I started an email thread on dev-platform a while back about handling memory pressure events more consistently and reliably:
The most useful messages in the thread were these:
the rest were about low-level technical details.
When a memory pressure event is triggered, sometimes it's not that urgent -- it'd be nice to release memory soon. But sometimes it is urgent, and we can't afford to allocate any memory while freeing other memory. (For example, running GC and CC requires allocating some memory, possible several MB, and so isn't suitable for the urgent case.) We should probably distinguish these two cases.
I wonder whether, rather than having separate memory-pressure events, we should have one event and then check how much free space we have.
On platforms where we have swap, this is just a virtual memory space check. On platforms where we don't have swap, this is just an RSS check.
> On platforms where we don't have swap, this is just an RSS check.
Or rather, it's a matter of calling the equivalent of $ free.
(In reply to Justin Lebar [:jlebar] from comment #2)
> On platforms where we have swap, this is just a virtual memory space check.
Well, min([available RAM + swap], [available address space]) to handle systems with either low RAM and swap or simply running 64-bit Firefox, I assume.
You're right, although this is a bit complicated. Can't Windows dynamically expand the swap file? There's a limit to how big it can get, certainly...
Yes, the limit on Windows 2000/XP/2003 for one paging file appears to be 4095 MiB (), though it is possible (through the registry) to assign several separate paging files. On Windows 7 the limit is considerably higher, though I haven't been able to find what it is: my paging file is 64 GiB for the occasional long rendering task. Unfortunately I haven't found any ways to query the maximum paging file size programmatically.
If the user has customized his or her paging file, the default/minimum and maximum sizes can be found in the PagingFiles REG_MULTI_SZ value in HKEY_LOCAL_MACHINE\System\CurrentControlSet\Control\SessionManager\MemoryManagement - where the first column is the paging file location, the second column is the default/minimum size and the third column is the maximum size (there can be multiple rows for multiple paging files). If the paging file is set to a system managed size, the second and third columns will be set to 0 (unfortunately).
The main reason I brought it up is that the default paging file size is set to 1.5 times the system RAM or 2 GiB, whichever is smaller (at least on Windows 2000/XP/2003), which could be pretty small for some users.

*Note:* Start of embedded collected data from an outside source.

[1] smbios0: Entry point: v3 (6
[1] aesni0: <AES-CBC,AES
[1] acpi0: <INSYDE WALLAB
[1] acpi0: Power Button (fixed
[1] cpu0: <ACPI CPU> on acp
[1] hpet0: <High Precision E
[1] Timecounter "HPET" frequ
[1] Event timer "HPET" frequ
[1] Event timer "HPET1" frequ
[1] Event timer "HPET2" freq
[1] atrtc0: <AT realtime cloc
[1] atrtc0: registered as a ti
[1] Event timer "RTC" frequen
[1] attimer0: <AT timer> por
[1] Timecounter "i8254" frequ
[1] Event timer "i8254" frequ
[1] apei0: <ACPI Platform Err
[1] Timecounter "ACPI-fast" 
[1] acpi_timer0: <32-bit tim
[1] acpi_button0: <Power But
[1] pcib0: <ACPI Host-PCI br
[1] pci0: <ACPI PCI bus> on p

However I'm not sure how it sets the default maximum paging size - that might simply be the full 4 GiB, assuming enough hard drive space is left.
Alternatively, I suppose it could be argued that any paging is a bad thing, so it would make more sense to fire a memory pressure event as soon as available physical RAM reaches a critical level. That would avoid this whole mess, but wouldn't cover the strict out of memory case.
Sorry, I forgot to link to  in my post above:
Thanks for that investigation, Emanuel.
I am, in general, wary of the idea that we should aggressively drop memory when the system starts running out of available physical memory -- it's not necessarily Firefox at fault! A user could be on a 16gb system with Firefox using 200mb of RAM; if the system starts to page, should Firefox really take drastic action?
But preventing OOMs by monitoring available virtual address space is an easy place to start.
Inconsistent use of "memory" vs. "mem"? jlebar, can you please do a follow-up fix to make them all use "memory"? Thanks.
Whoops, comment 9 was supposed to go into bug 670967.
We talked about this bug in memshrink a bit today.
It looks like, unless we can reduce JS usage, we're not going to be able to make a big dent here. And JS usage is hard to reduce without effectively unloading tabs, either by session restoring them, or by somehow serializing the compartment to disk.
JS is big, but it isn't everything. In my current session layout is 15%, and when the style sheet reporter lands (bug 671299) that'll probably jump to over 20%.
And dropping bfcache will allow some JS compartments to be freed. So I think we can make reasonable progress without having to do really big changes.
We already drop bfcache on a timer and on memory pressure. This bug would unify the mechanism with the other things we drop, which is virtuous, but that doesn't change the amount of memory which is eventually freed.
I guess dropping 30% of our memory (layout plus sqlite) is good. To some degree, the question is: What's our goal?
My first goal is to drop stuff that's easy to drop, and see how far that takes us. Doing that will require the unification of mechanisms, as you mentioned, which is a good thing.